**What is needed:** Begin at the line below that has "middle pip: (1274, 712)" and stop after the line that has "middle dip: (1325, 689)". Please restate only those lines, word for word.

▼▼▼

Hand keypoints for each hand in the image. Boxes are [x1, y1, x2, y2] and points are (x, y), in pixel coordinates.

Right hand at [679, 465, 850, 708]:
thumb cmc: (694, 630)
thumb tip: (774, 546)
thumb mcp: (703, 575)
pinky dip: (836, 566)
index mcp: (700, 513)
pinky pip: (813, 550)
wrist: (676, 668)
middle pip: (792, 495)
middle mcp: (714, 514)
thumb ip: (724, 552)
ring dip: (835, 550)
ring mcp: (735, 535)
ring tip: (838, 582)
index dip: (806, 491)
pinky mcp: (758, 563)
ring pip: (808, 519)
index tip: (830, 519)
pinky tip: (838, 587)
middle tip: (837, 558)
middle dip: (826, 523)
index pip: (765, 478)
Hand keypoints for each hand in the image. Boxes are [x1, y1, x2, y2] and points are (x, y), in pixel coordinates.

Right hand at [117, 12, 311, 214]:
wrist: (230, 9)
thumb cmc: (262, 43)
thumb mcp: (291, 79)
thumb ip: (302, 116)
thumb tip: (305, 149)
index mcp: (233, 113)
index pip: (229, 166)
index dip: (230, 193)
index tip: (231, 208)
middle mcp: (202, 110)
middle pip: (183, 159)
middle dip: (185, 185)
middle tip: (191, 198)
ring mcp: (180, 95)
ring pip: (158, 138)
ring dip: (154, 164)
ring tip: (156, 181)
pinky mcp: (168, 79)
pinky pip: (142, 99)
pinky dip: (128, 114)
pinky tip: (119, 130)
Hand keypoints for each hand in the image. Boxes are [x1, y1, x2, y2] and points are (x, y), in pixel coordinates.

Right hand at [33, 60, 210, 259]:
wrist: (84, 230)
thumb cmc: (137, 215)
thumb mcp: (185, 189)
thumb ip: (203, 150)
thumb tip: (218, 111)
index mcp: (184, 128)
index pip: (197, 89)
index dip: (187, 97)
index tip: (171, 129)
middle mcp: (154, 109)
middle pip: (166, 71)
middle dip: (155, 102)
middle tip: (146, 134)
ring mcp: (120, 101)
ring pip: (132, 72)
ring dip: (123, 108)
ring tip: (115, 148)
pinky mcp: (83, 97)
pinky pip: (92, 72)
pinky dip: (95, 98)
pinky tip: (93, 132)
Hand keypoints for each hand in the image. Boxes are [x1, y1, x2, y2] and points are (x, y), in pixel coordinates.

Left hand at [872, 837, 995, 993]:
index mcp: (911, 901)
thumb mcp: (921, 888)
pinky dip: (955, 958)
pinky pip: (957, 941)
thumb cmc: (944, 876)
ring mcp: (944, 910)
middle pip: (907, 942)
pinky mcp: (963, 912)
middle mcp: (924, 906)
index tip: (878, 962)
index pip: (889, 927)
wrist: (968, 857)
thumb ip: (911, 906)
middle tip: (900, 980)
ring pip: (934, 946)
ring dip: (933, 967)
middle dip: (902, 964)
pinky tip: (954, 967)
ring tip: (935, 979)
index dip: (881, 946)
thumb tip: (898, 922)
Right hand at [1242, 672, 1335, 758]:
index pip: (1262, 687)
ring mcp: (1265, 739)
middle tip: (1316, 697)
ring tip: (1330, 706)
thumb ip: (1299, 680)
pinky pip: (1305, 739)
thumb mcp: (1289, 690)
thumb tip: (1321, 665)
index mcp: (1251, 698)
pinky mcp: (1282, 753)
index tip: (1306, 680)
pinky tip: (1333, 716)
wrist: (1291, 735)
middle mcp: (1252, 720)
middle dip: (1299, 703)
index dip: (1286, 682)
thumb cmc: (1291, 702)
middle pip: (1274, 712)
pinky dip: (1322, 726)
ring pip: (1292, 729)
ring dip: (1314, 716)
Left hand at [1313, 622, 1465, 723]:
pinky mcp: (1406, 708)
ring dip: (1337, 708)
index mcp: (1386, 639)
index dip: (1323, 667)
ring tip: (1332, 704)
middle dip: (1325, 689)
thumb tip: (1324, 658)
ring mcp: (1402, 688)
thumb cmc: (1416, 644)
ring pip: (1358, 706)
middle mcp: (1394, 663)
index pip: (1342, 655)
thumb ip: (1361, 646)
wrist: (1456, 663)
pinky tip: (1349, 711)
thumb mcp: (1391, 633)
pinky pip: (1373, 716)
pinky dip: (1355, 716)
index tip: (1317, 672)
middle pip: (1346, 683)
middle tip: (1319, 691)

▲▲▲

**Written solution:**
middle pip: (1274, 712)
pinky dip: (1322, 726)
ring pip: (1292, 729)
ring dip: (1314, 716)
Left hand at [1313, 622, 1465, 723]:
pinky mcp: (1406, 708)
ring dip: (1337, 708)
index mcp: (1386, 639)
index dip: (1323, 667)
ring tip: (1332, 704)
middle dip: (1325, 689)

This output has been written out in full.